After taking approximately one step outside of the Home Center’s customer door, Mr. Ward walked into one of the posts. He felt a substantial pain and “saw stars.” Because of the collision, Mr. Ward suffered a cut to his right cheek and partial vision loss in his right eye.

Following the accident, Mr. Ward acknowledged that he must have seen the posts when he entered the store. However, he did not make a conscious note of them and did not specifically recall their presence outside the customer door as he left the Home Center at the time of his injury.

Mr. Ward filed a lawsuit against Kmart Corporation alleging negligence (carelessness).

Negligence and the Rule of Open and Obvious Dangers

Illinois property owners have a duty of reasonable care toward guests on their property. To prove that a property owner was negligent, injured parties must demonstrate that the owner has a duty to protect them from injury. The injured party must then show the owner failed to uphold this duty, causing the injury. If injured parties are unable to prove the property owner has a duty to protect them, they cannot win a lawsuit.

AVAILABLE DATA
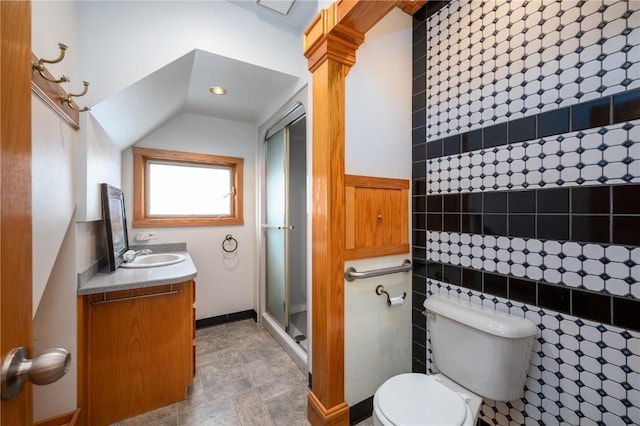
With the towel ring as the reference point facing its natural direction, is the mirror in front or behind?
in front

WORK TASK A
Duplicate, word for word, the part of the negligence excerpt that opens with the words containing "Following the accident, Mr." and closes with "of his injury.".
WORK TASK B
In the negligence excerpt, what injuries did Mr. Ward suffer from walking into the post?

WORKED SOLUTION A
Following the accident, Mr. Ward acknowledged that he must have seen the posts when he entered the store. However, he did not make a conscious note of them and did not specifically recall their presence outside the customer door as he left the Home Center at the time of his injury.

WORKED SOLUTION B
A cut to his right cheek and partial vision loss in his right eye.